Toko Gudang Rabat menjadi cikal bakal Alfa. Awalnya berfungsi sebagai distributor rokok baru Sampoerna, tetapi perlahan berubah menjadi toko kelontong yang menjual berbagai macam barang.
Toko Gudang Rabat kemudian berkembang pesat dan memiliki banyak cabang di berbagai kota di Indonesia. Pada tahun 1990-an, Gudang Rabat menjelma menjadi retail pesaing Indomaret milik Salim Group dengan 32 gerai.
Nama tersebut kemudian berubah menjadi Alfa Minimart di bawah PT Sumber Alfaria Triyaja pada 18 Oktober 1999. Alfa Minimart berusaha meniru model Indomaret, yakni minimarket yang mudah dijangkau masyarakat, dengan bangunan pertama di Jl. Beringin Raya, Tangerang.
Keberadaan Alfa Minimart mendapat sambutan positif dari masyarakat. Penjualannya meningkat, dan Djoko pun segera meraup keuntungan besar.
Alfa dinyatakan go public pada 18 Januari 2000, dengan nilai kapitalisasi pasar Alfa yang diperkirakan mencapai US$ 108,29 juta, menurut buku Kaum Supertajir Indonesia (2008).

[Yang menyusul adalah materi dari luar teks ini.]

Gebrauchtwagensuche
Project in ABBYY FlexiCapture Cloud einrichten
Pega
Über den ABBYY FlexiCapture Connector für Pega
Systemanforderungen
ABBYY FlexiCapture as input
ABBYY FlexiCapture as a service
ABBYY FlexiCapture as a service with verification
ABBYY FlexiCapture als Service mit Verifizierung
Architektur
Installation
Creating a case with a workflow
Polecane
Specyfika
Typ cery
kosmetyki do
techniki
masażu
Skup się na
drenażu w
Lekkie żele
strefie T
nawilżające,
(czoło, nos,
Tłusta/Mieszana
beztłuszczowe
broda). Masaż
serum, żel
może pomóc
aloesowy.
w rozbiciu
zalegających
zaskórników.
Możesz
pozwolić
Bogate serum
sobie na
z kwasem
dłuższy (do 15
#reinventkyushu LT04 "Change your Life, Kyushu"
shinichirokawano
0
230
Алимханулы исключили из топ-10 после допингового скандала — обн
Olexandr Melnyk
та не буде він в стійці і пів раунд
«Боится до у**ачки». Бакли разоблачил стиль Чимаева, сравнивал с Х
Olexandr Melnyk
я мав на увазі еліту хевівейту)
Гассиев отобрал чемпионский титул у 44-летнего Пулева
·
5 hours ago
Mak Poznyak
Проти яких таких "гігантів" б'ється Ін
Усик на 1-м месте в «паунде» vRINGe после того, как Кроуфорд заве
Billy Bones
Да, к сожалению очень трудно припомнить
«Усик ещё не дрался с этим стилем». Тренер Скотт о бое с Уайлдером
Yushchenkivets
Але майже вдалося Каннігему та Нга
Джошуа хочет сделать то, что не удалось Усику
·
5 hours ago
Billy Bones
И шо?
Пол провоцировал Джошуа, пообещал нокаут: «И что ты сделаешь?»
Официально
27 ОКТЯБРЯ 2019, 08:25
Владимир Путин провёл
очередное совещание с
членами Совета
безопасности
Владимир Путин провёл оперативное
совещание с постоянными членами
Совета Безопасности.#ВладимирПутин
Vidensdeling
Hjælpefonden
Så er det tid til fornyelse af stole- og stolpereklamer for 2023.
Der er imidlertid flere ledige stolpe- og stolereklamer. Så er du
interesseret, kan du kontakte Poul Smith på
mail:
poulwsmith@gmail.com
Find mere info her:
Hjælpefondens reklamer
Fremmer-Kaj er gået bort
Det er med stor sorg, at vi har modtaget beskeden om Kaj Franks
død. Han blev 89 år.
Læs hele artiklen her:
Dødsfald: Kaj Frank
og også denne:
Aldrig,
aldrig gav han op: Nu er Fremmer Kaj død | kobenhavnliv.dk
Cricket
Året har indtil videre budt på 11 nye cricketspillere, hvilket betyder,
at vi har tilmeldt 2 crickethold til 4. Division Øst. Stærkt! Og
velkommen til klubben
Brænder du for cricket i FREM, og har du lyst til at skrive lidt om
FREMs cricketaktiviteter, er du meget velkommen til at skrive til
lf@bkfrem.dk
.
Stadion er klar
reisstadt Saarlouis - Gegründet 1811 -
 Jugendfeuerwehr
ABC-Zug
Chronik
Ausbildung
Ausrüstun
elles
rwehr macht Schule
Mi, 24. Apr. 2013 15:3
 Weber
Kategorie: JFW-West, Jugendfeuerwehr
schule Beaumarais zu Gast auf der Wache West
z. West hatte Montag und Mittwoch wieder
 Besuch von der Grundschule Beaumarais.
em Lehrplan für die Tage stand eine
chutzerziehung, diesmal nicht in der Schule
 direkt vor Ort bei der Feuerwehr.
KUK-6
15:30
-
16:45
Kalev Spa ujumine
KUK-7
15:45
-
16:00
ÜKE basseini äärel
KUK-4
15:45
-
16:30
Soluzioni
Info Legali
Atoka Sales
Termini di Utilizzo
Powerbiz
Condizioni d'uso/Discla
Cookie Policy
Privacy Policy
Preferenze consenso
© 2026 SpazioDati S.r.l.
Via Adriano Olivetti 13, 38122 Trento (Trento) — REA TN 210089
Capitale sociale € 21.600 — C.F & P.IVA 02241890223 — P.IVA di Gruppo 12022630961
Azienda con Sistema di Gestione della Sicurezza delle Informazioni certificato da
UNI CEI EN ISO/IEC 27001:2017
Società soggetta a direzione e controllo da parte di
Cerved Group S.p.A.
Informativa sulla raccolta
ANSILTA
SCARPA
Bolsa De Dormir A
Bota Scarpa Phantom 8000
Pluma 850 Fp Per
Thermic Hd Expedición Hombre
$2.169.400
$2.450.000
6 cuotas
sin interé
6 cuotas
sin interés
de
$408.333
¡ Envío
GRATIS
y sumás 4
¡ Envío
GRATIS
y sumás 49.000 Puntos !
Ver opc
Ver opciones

Sejak 1 Januari 2003, Alfa Minimart berubah menjadi Alfamart. Putera Sampoerna turut menyuntikkan modalnya, dan Alfamart berkembang pesat seperti sekarang.
Gerainya mencapai ribuan di seluruh tanah air. Setelahnya, Alfamart terus berkembang menjadi jaringan minimarket terbesar di Indonesia.

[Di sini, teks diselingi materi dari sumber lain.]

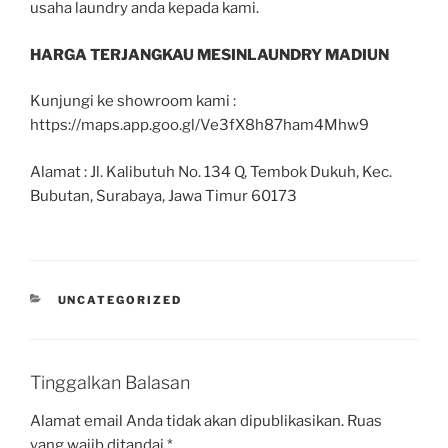
usaha laundry anda kepada kami.
HARGA TERJANGKAU MESINLAUNDRY MADIUN
Kunjungi ke showroom kami :
https://maps.app.goo.gl/Ve3fX8h87ham4Mhw9
Alamat : Jl. Kalibutuh No. 134 Q, Tembok Dukuh, Kec.
Bubutan, Surabaya, Jawa Timur 60173
UNCATEGORIZED
Tinggalkan Balasan
Alamat email Anda tidak akan dipublikasikan.
Ruas
yang wajib ditandai
*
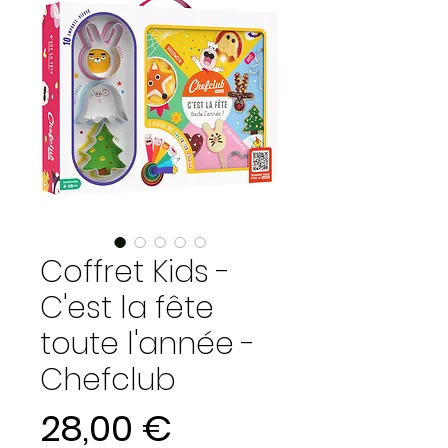
Coffret Kids -
C'est la fête
toute l'année -
Chefclub
Prix
28,00 €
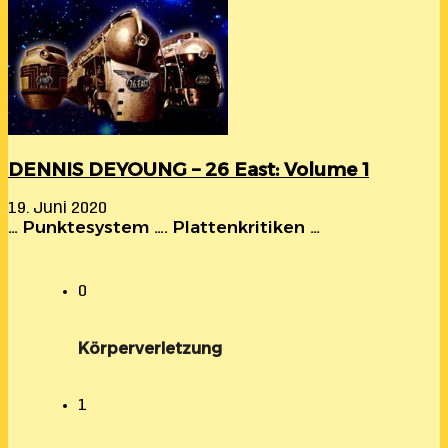
DENNIS DEYOUNG – 26 East: Volume 1
19. Juni 2020
… Punktesystem …. Plattenkritiken …
0
Körperverletzung
1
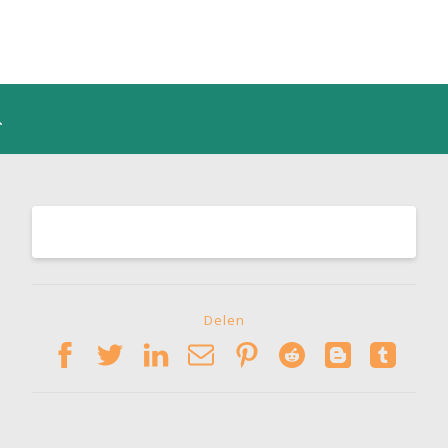
Delen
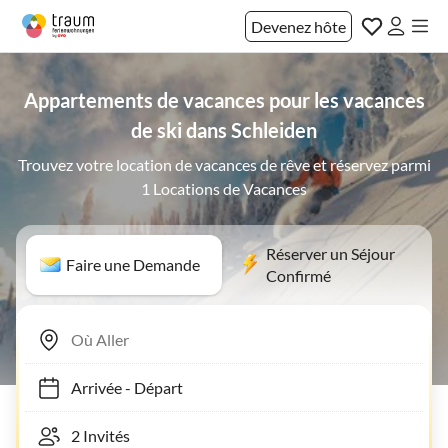
Devenez hôte
Appartements de vacances pour les vacances
de ski dans Schleiden
Trouvez votre location de vacances de rêve et réservez parmi
1 Locations de Vacances
Réserver un Séjour
Faire une Demande
Confirmé
Arrivée
-
Départ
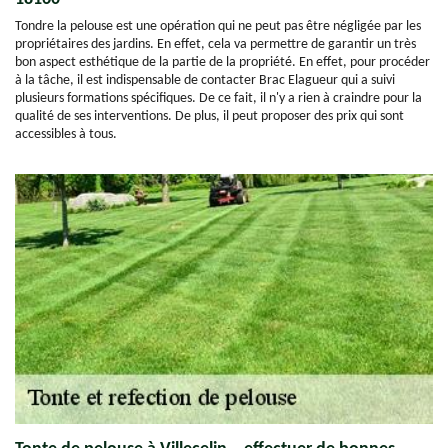
Tondre la pelouse est une opération qui ne peut pas être négligée par les
propriétaires des jardins. En effet, cela va permettre de garantir un très
bon aspect esthétique de la partie de la propriété. En effet, pour procéder
à la tâche, il est indispensable de contacter Brac Elagueur qui a suivi
plusieurs formations spécifiques. De ce fait, il n'y a rien à craindre pour la
qualité de ses interventions. De plus, il peut proposer des prix qui sont
accessibles à tous.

Sementara itu, Alfamidi pertama kali berdiri pada 28 Juni 2007 di bawah naungan PT Midimart Utama (MIDI) dan PT Sumber Alfaria Trijaya, Tbk (AMRT).
Meskipun masih dalam satu manajemen dengan Alfamart, Alfamidi memiliki perbedaan dan keunikan tersendiri, terutama dari segi ukuran toko yang lebih besar dibandingkan Alfamart.